Many drivers and riders use both Lyft and Uber. Riders do so to compare prices and wait times, and drivers to ensure regular pickups. Both platforms have attempted to tackle multi homing – offering rewards to loyal riders and alerting drivers to potential pickups prior to drop-offs – but their efforts have had little effect.
In other industries, there has been some success in combating multi homing. In the video game industry, the high price of consoles deters consumers from multi homing. And Amazon’s Prime service encourages customer loyalty.
The most successful digital platforms connect, or “bridge”, different networks to each other.

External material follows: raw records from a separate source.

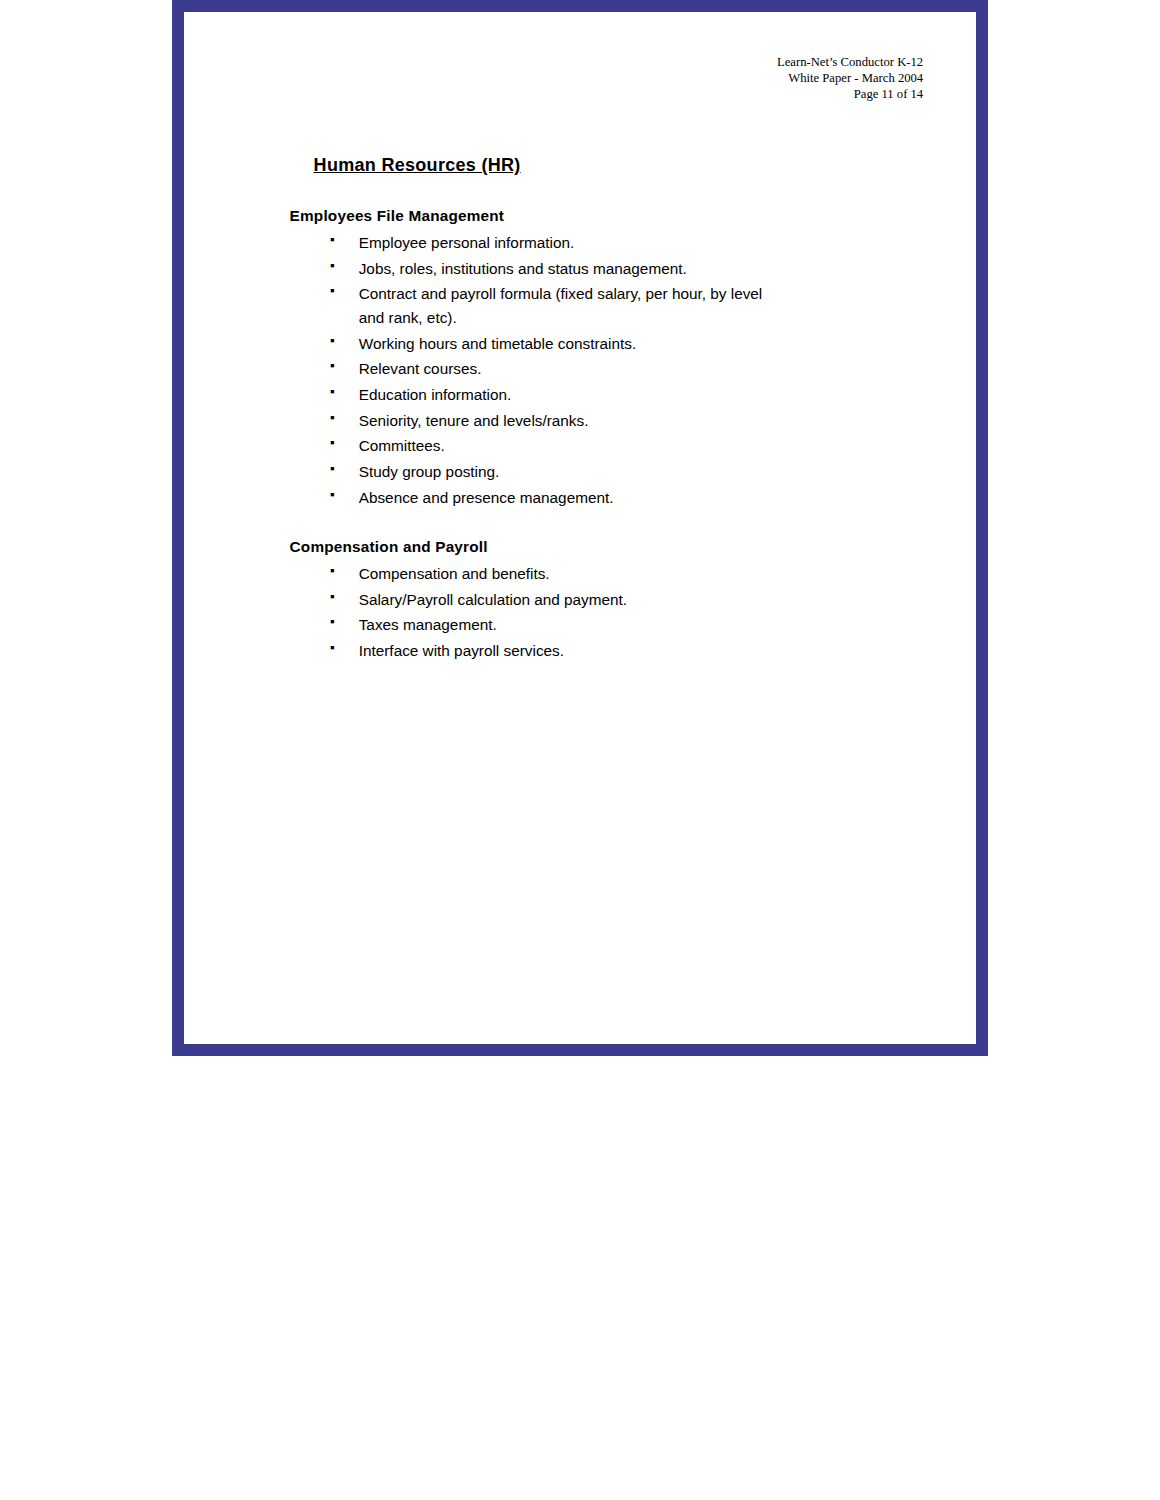Learn-Net’s Conductor K-12
White Paper - March 2004
Page 11 of 14
Human Resources (HR)
Employees File Management
Employee personal information.
Jobs, roles, institutions and status management.
Contract and payroll formula (fixed salary, per hour, by level and rank, etc).
Working hours and timetable constraints.
Relevant courses.
Education information.
Seniority, tenure and levels/ranks.
Committees.
Study group posting.
Absence and presence management.
Compensation and Payroll
Compensation and benefits.
Salary/Payroll calculation and payment.
Taxes management.
Interface with payroll services.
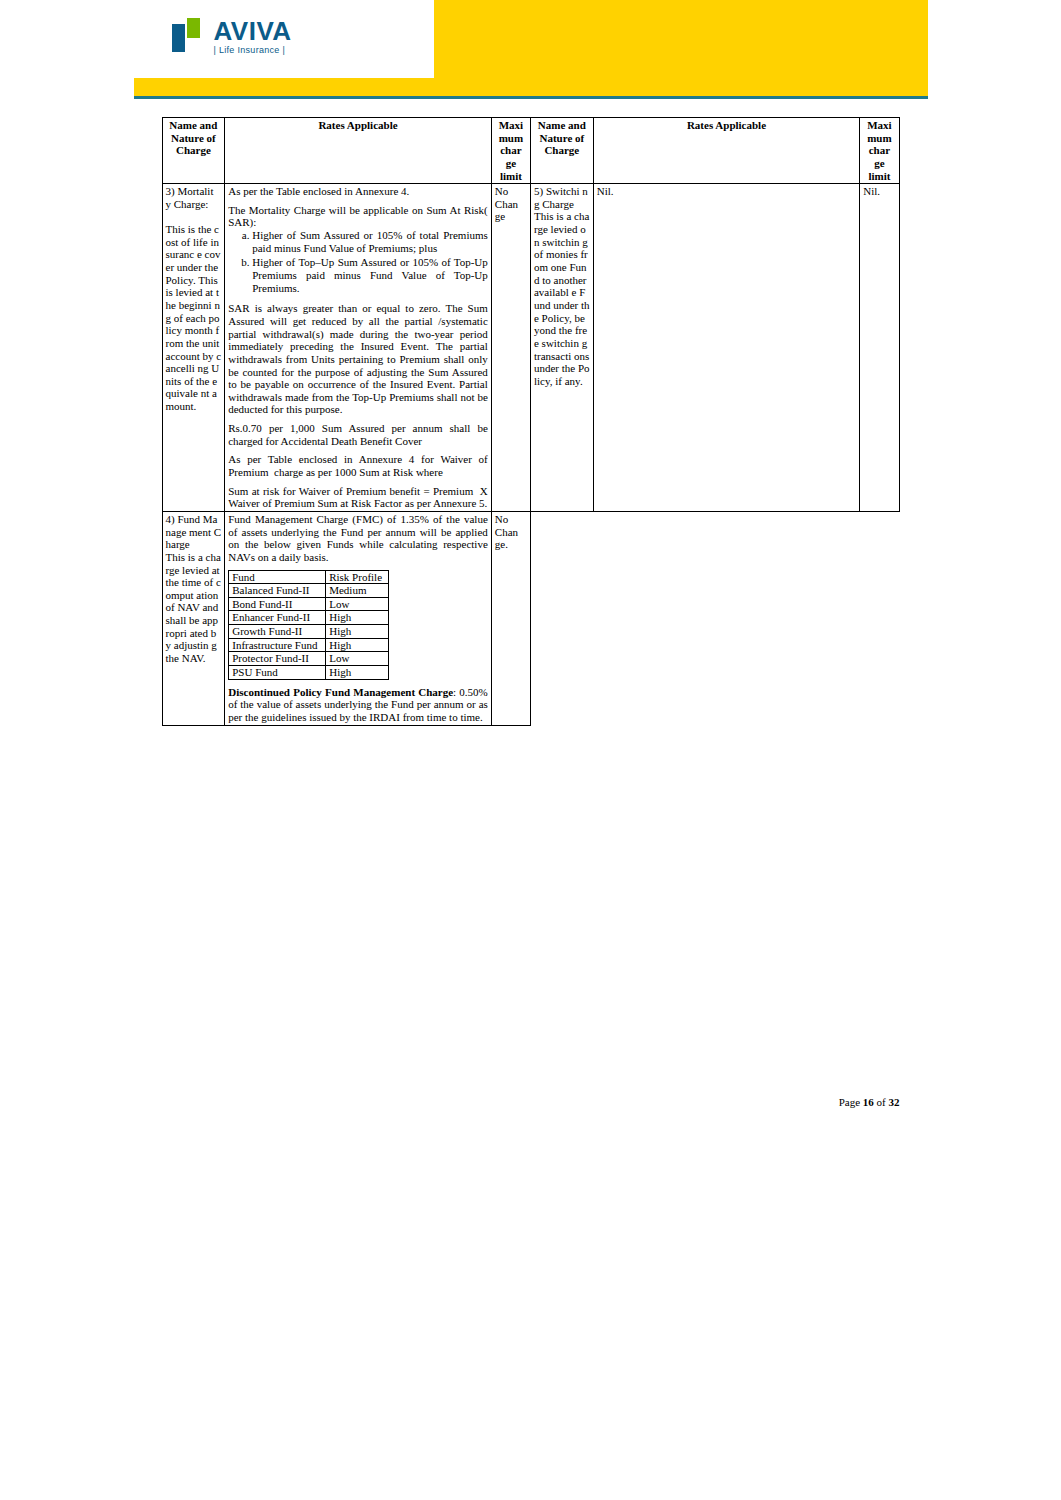AVIVA
| Life Insurance |
| Name and Nature of Charge | Rates Applicable | Maxi mum char ge limit | Name and Nature of Charge | Rates Applicable | Maxi mum char ge limit |
| --- | --- | --- | --- | --- | --- |
| 3) Mortalit y Charge: This is the cost of life insuranc e cover under the Policy. This is levied at the beginni ng of each policy month from the unit account by cancelli ng Units of the equivale nt amount. | As per the Table enclosed in Annexure 4. The Mortality Charge will be applicable on Sum At Risk( SAR): Higher of Sum Assured or 105% of total Premiums paid minus Fund Value of Premiums; plus Higher of Top–Up Sum Assured or 105% of Top-Up Premiums paid minus Fund Value of Top-Up Premiums. SAR is always greater than or equal to zero. The Sum Assured will get reduced by all the partial /systematic partial withdrawal(s) made during the two-year period immediately preceding the Insured Event. The partial withdrawals from Units pertaining to Premium shall only be counted for the purpose of adjusting the Sum Assured to be payable on occurrence of the Insured Event. Partial withdrawals made from the Top-Up Premiums shall not be deducted for this purpose. Rs.0.70 per 1,000 Sum Assured per annum shall be charged for Accidental Death Benefit Cover As per Table enclosed in Annexure 4 for Waiver of Premium charge as per 1000 Sum at Risk where Sum at risk for Waiver of Premium benefit = Premium X Waiver of Premium Sum at Risk Factor as per Annexure 5. | No Chan ge | 5) Switchi ng Charge This is a charge levied on switchin g of monies from one Fund to another availabl e Fund under the Policy, beyond the free switchin g transacti ons under the Policy, if any. | Nil. | Nil. |
| 4) Fund Manage ment Charge This is a charge levied at the time of comput ation of NAV and shall be appropri ated by adjustin g the NAV. | Fund Management Charge (FMC) of 1.35% of the value of assets underlying the Fund per annum will be applied on the below given Funds while calculating respective NAVs on a daily basis. / Fund / Risk Profile / / Balanced Fund-II / Medium / / Bond Fund-II / Low / / Enhancer Fund-II / High / / Growth Fund-II / High / / Infrastructure Fund / High / / Protector Fund-II / Low / / PSU Fund / High / Discontinued Policy Fund Management Charge : 0.50% of the value of assets underlying the Fund per annum or as per the guidelines issued by the IRDAI from time to time. | No Chan ge. | | | |
Page 16 of 32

Alibaba connected its payment platform, Alipay, to its e-commerce platforms, Taobao and Tmall. It used transaction data gathered from Taobao and Tmall to launch a credit-rating system through its financial services arm, Ant Financial, which then used information from that credit-rating system to issue loans to consumers and merchants, allowing consumers to purchase more products and merchants to offer more products on Taobao and Tmall.
“As the most successful platforms connect across more and more markets, they’re becoming increasingly effective at tying together industries,” write Zhu and Iansiti.
THINK BEFORE YOU ACT
As digital platforms such as Uber have discovered, scale is easy but sustainability is not. Whether you’re an entrepreneur or an investor, you should thoroughly analyse the networks a potential platform would use before jumping in.